>> BEGIN RECORDS SHOWN

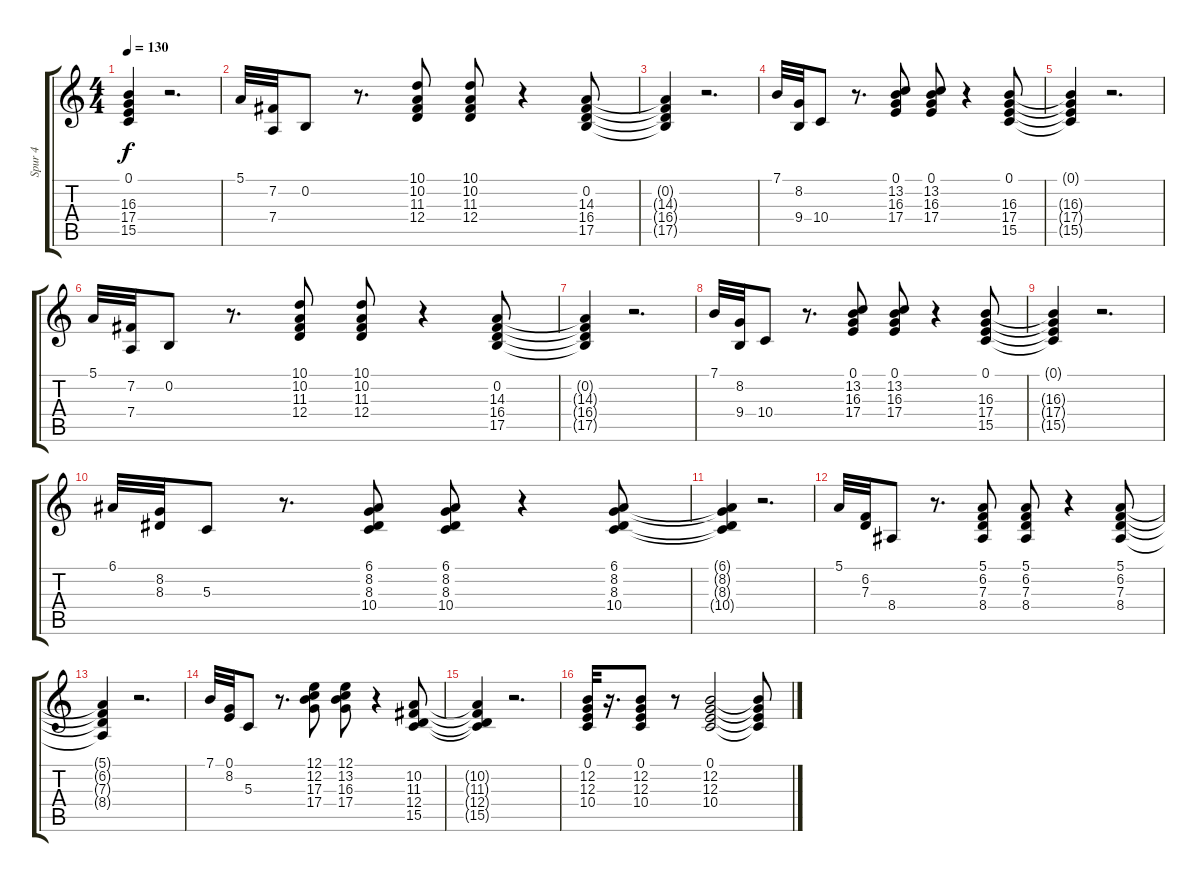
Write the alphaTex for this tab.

\track ("Spur 4" "Spur 4") {instrument electricpiano1}
\staff {score tabs}
\tuning (E4 B3 G3 D3 A2 E2) {hide}
\ts (4 4)
\tempo 130
\clef g2
\ks c
(0.1{t} 16.3{t} 17.4{t} 15.5{t}).4{dy f} r.2{d} |
5.1.32 (7.2 7.4).32 0.2.8 r.8{d} (10.1 10.2 11.3 12.4).8 (10.1 10.2 11.3 12.4).8 r.4 (0.2 14.3 16.4 17.5).8 |
(0.2{t} 14.3{t} 16.4{t} 17.5{t}).4 r.2{d} |
7.1.32 (8.2 9.4).32 10.4.8 r.8{d} (0.1 13.2 16.3 17.4).8 (0.1 13.2 16.3 17.4).8 r.4 (0.1 16.3 17.4 15.5).8 |
(0.1{t} 16.3{t} 17.4{t} 15.5{t}).4 r.2{d} |
5.1.32 (7.2 7.4).32 0.2.8 r.8{d} (10.1 10.2 11.3 12.4).8 (10.1 10.2 11.3 12.4).8 r.4 (0.2 14.3 16.4 17.5).8 |
(0.2{t} 14.3{t} 16.4{t} 17.5{t}).4 r.2{d} |
7.1.32 (8.2 9.4).32 10.4.8 r.8{d} (0.1 13.2 16.3 17.4).8 (0.1 13.2 16.3 17.4).8 r.4 (0.1 16.3 17.4 15.5).8 |
(0.1{t} 16.3{t} 17.4{t} 15.5{t}).4 r.2{d} |
6.1.32 (8.2 8.3).32 5.3.8 r.8{d} (6.1 8.2 8.3 10.4).8 (6.1 8.2 8.3 10.4).8 r.4 (6.1 8.2 8.3 10.4).8 |
(6.1{t} 8.2{t} 8.3{t} 10.4{t}).4 r.2{d} |
5.1.32 (6.2 7.3).32 8.4.8 r.8{d} (5.1 6.2 7.3 8.4).8 (5.1 6.2 7.3 8.4).8 r.4 (5.1 6.2 7.3 8.4).8 |
(5.1{t} 6.2{t} 7.3{t} 8.4{t}).4 r.2{d} |
7.1.32 (0.1 8.2).32 5.3.8 r.8{d} (12.1 12.2 17.3 17.4).8 (12.1 13.2 16.3 17.4).8 r.4 (10.2 11.3 12.4 15.5).8 |
(10.2{t} 11.3{t} 12.4{t} 15.5{t}).4 r.2{d} |
(0.1 12.2 12.3 10.4).32 r.16{d} (0.1 12.2 12.3 10.4).8 r.8 (0.1 12.2 12.3 10.4).2 (0.1{t} 12.2{t} 12.3{t} 10.4{t}).8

>> END RECORDS SHOWN

> [STATED TASK]: Copy out these saved data entries line for line, leaving out the pictures.

> [THE COMPLETED TASK]:
Write the alphaTex for this tab.

\track ("Spur 4" "Spur 4") {instrument electricpiano1}
\staff {score tabs}
\tuning (E4 B3 G3 D3 A2 E2) {hide}
\ts (4 4)
\tempo 130
\clef g2
\ks c
(0.1{t} 16.3{t} 17.4{t} 15.5{t}).4{dy f} r.2{d} |
5.1.32 (7.2 7.4).32 0.2.8 r.8{d} (10.1 10.2 11.3 12.4).8 (10.1 10.2 11.3 12.4).8 r.4 (0.2 14.3 16.4 17.5).8 |
(0.2{t} 14.3{t} 16.4{t} 17.5{t}).4 r.2{d} |
7.1.32 (8.2 9.4).32 10.4.8 r.8{d} (0.1 13.2 16.3 17.4).8 (0.1 13.2 16.3 17.4).8 r.4 (0.1 16.3 17.4 15.5).8 |
(0.1{t} 16.3{t} 17.4{t} 15.5{t}).4 r.2{d} |
5.1.32 (7.2 7.4).32 0.2.8 r.8{d} (10.1 10.2 11.3 12.4).8 (10.1 10.2 11.3 12.4).8 r.4 (0.2 14.3 16.4 17.5).8 |
(0.2{t} 14.3{t} 16.4{t} 17.5{t}).4 r.2{d} |
7.1.32 (8.2 9.4).32 10.4.8 r.8{d} (0.1 13.2 16.3 17.4).8 (0.1 13.2 16.3 17.4).8 r.4 (0.1 16.3 17.4 15.5).8 |
(0.1{t} 16.3{t} 17.4{t} 15.5{t}).4 r.2{d} |
6.1.32 (8.2 8.3).32 5.3.8 r.8{d} (6.1 8.2 8.3 10.4).8 (6.1 8.2 8.3 10.4).8 r.4 (6.1 8.2 8.3 10.4).8 |
(6.1{t} 8.2{t} 8.3{t} 10.4{t}).4 r.2{d} |
5.1.32 (6.2 7.3).32 8.4.8 r.8{d} (5.1 6.2 7.3 8.4).8 (5.1 6.2 7.3 8.4).8 r.4 (5.1 6.2 7.3 8.4).8 |
(5.1{t} 6.2{t} 7.3{t} 8.4{t}).4 r.2{d} |
7.1.32 (0.1 8.2).32 5.3.8 r.8{d} (12.1 12.2 17.3 17.4).8 (12.1 13.2 16.3 17.4).8 r.4 (10.2 11.3 12.4 15.5).8 |
(10.2{t} 11.3{t} 12.4{t} 15.5{t}).4 r.2{d} |
(0.1 12.2 12.3 10.4).32 r.16{d} (0.1 12.2 12.3 10.4).8 r.8 (0.1 12.2 12.3 10.4).2 (0.1{t} 12.2{t} 12.3{t} 10.4{t}).8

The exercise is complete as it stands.